• _What is expected_: The answer must be an exact printing of every record below, with the pictures omitted.

[Extracted data]

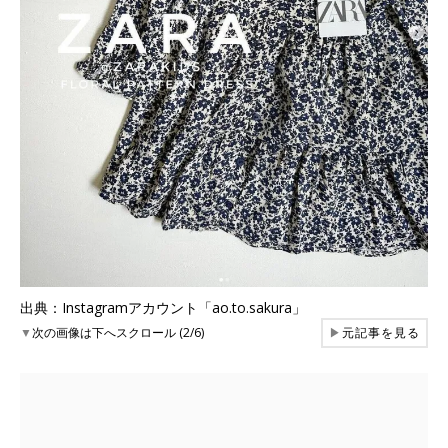
出典：Instagramアカウント「ao.to.sakura」
▼
次の画像は下へスクロール (2/6)
▶
元記事を見る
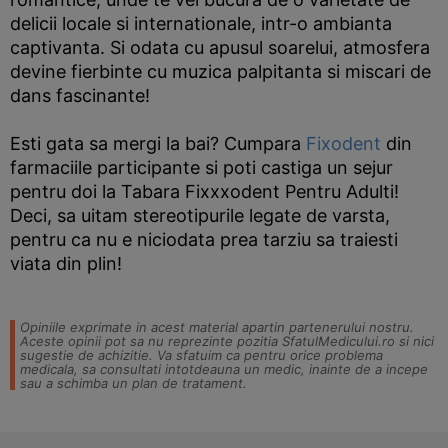
delicii locale si internationale, intr-o ambianta
captivanta. Si odata cu apusul soarelui, atmosfera
devine fierbinte cu muzica palpitanta si miscari de
dans fascinante!
Esti gata sa mergi la bai? Cumpara
Fixodent
din
farmaciile participante si poti castiga un sejur
pentru doi la Tabara Fixxxodent Pentru Adulti!
Deci, sa uitam stereotipurile legate de varsta,
pentru ca nu e niciodata prea tarziu sa traiesti
viata din plin!
Opiniile exprimate in acest material apartin partenerului nostru.
Aceste opinii pot sa nu reprezinte pozitia SfatulMedicului.ro si nici
sugestie de achizitie. Va sfatuim ca pentru orice problema
medicala, sa consultati intotdeauna un medic, inainte de a incepe
sau a schimba un plan de tratament.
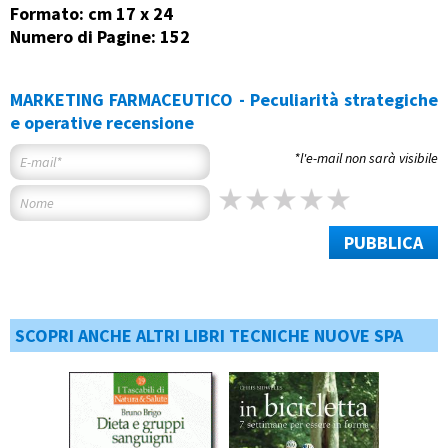
Formato: cm 17 x 24
Numero di Pagine: 152
MARKETING FARMACEUTICO - Peculiarità strategiche
e operative recensione
*l'e-mail non sarà visibile
PUBBLICA
SCOPRI ANCHE ALTRI LIBRI TECNICHE NUOVE SPA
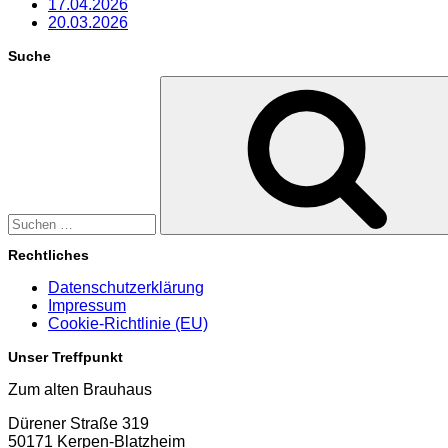
17.04.2026
20.03.2026
Suche
Suchen
nach:
Rechtliches
Datenschutzerklärung
Impressum
Cookie-Richtlinie (EU)
Unser Treffpunkt
Zum alten Brauhaus
Dürener Straße 319
50171 Kerpen-Blatzheim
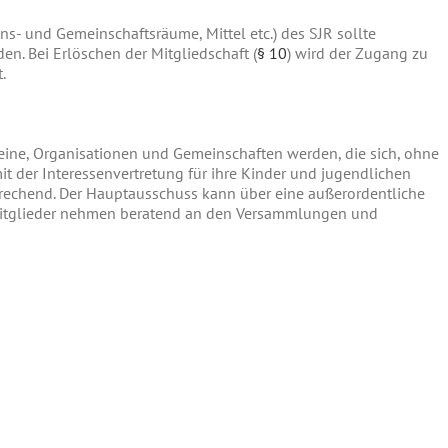
s- und Gemeinschaftsräume, Mittel etc.) des SJR sollte
en. Bei Erlöschen der Mitgliedschaft (
§ 10
) wird der Zugang zu
.
eine, Organisationen und Gemeinschaften werden, die sich, ohne
mit der Interessenvertretung für ihre Kinder und jugendlichen
sprechend. Der Hauptausschuss kann über eine außerordentliche
 Mitglieder nehmen beratend an den Versammlungen und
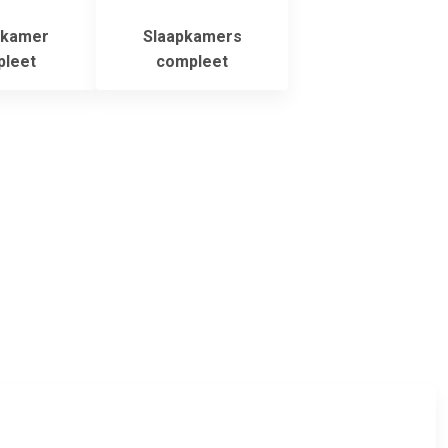
rkamer
Slaapkamers
leet
compleet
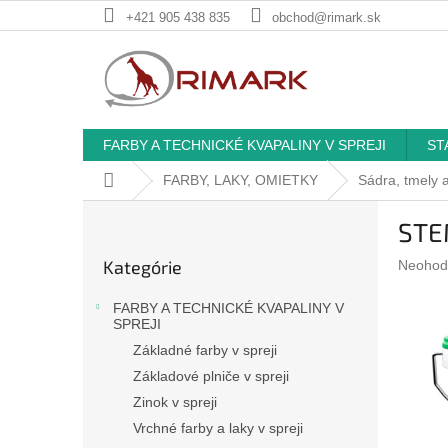
Prejsť
+421 905 438 835
obchod@rimark.sk
na
obsah
FARBY A TECHNICKÉ KVAPALINY V SPREJI
ST
Domov
FARBY, LAKY, OMIETKY
Sádra, tmely a
B
STE
o
Preskočiť
č
Kategórie
Prieme
Neohod
kategórie
n
hodnote
ý
produkt
FARBY A TECHNICKÉ KVAPALINY V
p
je
SPREJI
a
0,0
Základné farby v spreji
z
n
Základové plniče v spreji
5
e
hviezdič
Zinok v spreji
l
Vrchné farby a laky v spreji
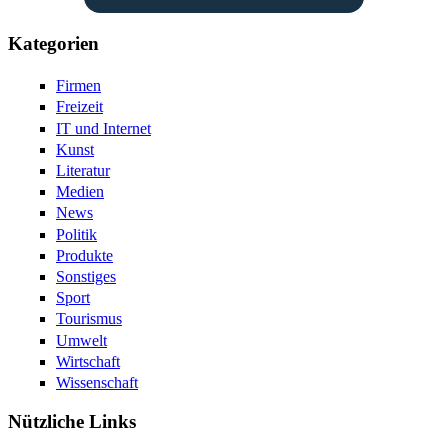
Kategorien
Firmen
Freizeit
IT und Internet
Kunst
Literatur
Medien
News
Politik
Produkte
Sonstiges
Sport
Tourismus
Umwelt
Wirtschaft
Wissenschaft
Nützliche Links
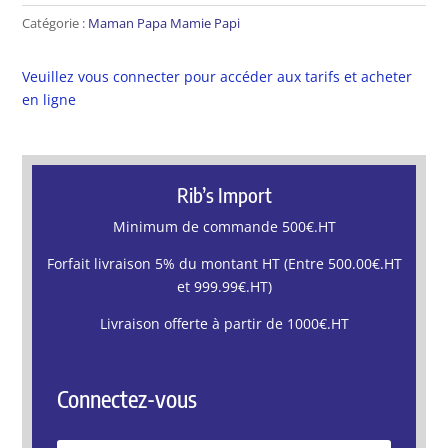
Catégorie :
Maman Papa Mamie Papi
Veuillez vous connecter pour accéder aux tarifs et acheter
en ligne
Rib’s Import
Minimum de commande 500€.HT
Forfait livraison 5% du montant HT (Entre 500.00€.HT
et 999.99€.HT)
Livraison offerte à partir de 1000€.HT
Connectez-vous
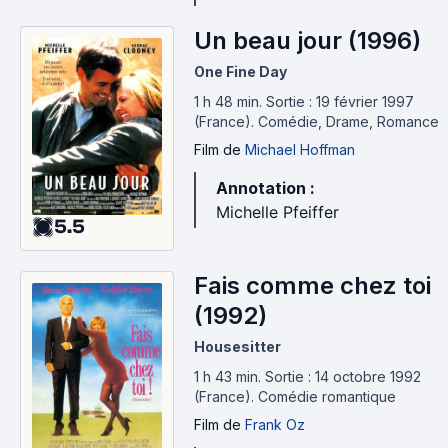
Un beau jour (1996)
One Fine Day
1 h 48 min
.
Sortie : 19 février 1997
(France).
Comédie, Drame, Romance
Film
de
Michael Hoffman
Annotation :
Michelle Pfeiffer
5.5
Fais comme chez toi
(1992)
Housesitter
1 h 43 min
.
Sortie : 14 octobre 1992
(France).
Comédie romantique
Film
de
Frank Oz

[/Extracted data]

• _Written answer_:
出典：Instagramアカウント「ao.to.sakura」
▼
次の画像は下へスクロール (2/6)
▶
元記事を見る
delicii locale si internationale, intr-o ambianta
captivanta. Si odata cu apusul soarelui, atmosfera
devine fierbinte cu muzica palpitanta si miscari de
dans fascinante!
Esti gata sa mergi la bai? Cumpara
Fixodent
din
farmaciile participante si poti castiga un sejur
pentru doi la Tabara Fixxxodent Pentru Adulti!
Deci, sa uitam stereotipurile legate de varsta,
pentru ca nu e niciodata prea tarziu sa traiesti
viata din plin!
Opiniile exprimate in acest material apartin partenerului nostru.
Aceste opinii pot sa nu reprezinte pozitia SfatulMedicului.ro si nici
sugestie de achizitie. Va sfatuim ca pentru orice problema
medicala, sa consultati intotdeauna un medic, inainte de a incepe
sau a schimba un plan de tratament.
Formato: cm 17 x 24
Numero di Pagine: 152
MARKETING FARMACEUTICO - Peculiarità strategiche
e operative recensione
*l'e-mail non sarà visibile
PUBBLICA
SCOPRI ANCHE ALTRI LIBRI TECNICHE NUOVE SPA
17.04.2026
20.03.2026
Suche
Suchen
nach:
Rechtliches
Datenschutzerklärung
Impressum
Cookie-Richtlinie (EU)
Unser Treffpunkt
Zum alten Brauhaus
Dürener Straße 319
50171 Kerpen-Blatzheim
s- und Gemeinschaftsräume, Mittel etc.) des SJR sollte
en. Bei Erlöschen der Mitgliedschaft (
§ 10
) wird der Zugang zu
.
eine, Organisationen und Gemeinschaften werden, die sich, ohne
mit der Interessenvertretung für ihre Kinder und jugendlichen
sprechend. Der Hauptausschuss kann über eine außerordentliche
 Mitglieder nehmen beratend an den Versammlungen und
rkamer
Slaapkamers
leet
compleet
Prejsť
+421 905 438 835
obchod@rimark.sk
na
obsah
FARBY A TECHNICKÉ KVAPALINY V SPREJI
ST
Domov
FARBY, LAKY, OMIETKY
Sádra, tmely a
B
STE
o
Preskočiť
č
Kategórie
Prieme
Neohod
kategórie
n
hodnote
ý
produkt
FARBY A TECHNICKÉ KVAPALINY V
p
je
SPREJI
a
0,0
Základné farby v spreji
z
n
Základové plniče v spreji
5
e
hviezdič
Zinok v spreji
l
Vrchné farby a laky v spreji
Kategorien
Firmen
Freizeit
IT und Internet
Kunst
Literatur
Medien
News
Politik
Produkte
Sonstiges
Sport
Tourismus
Umwelt
Wirtschaft
Wissenschaft
Nützliche Links
Catégorie :
Maman Papa Mamie Papi
Veuillez vous connecter pour accéder aux tarifs et acheter
en ligne
Rib’s Import
Minimum de commande 500€.HT
Forfait livraison 5% du montant HT (Entre 500.00€.HT
et 999.99€.HT)
Livraison offerte à partir de 1000€.HT
Connectez-vous
Un beau jour (1996)
One Fine Day
1 h 48 min
.
Sortie : 19 février 1997
(France).
Comédie, Drame, Romance
Film
de
Michael Hoffman
Annotation :
Michelle Pfeiffer
5.5
Fais comme chez toi
(1992)
Housesitter
1 h 43 min
.
Sortie : 14 octobre 1992
(France).
Comédie romantique
Film
de
Frank Oz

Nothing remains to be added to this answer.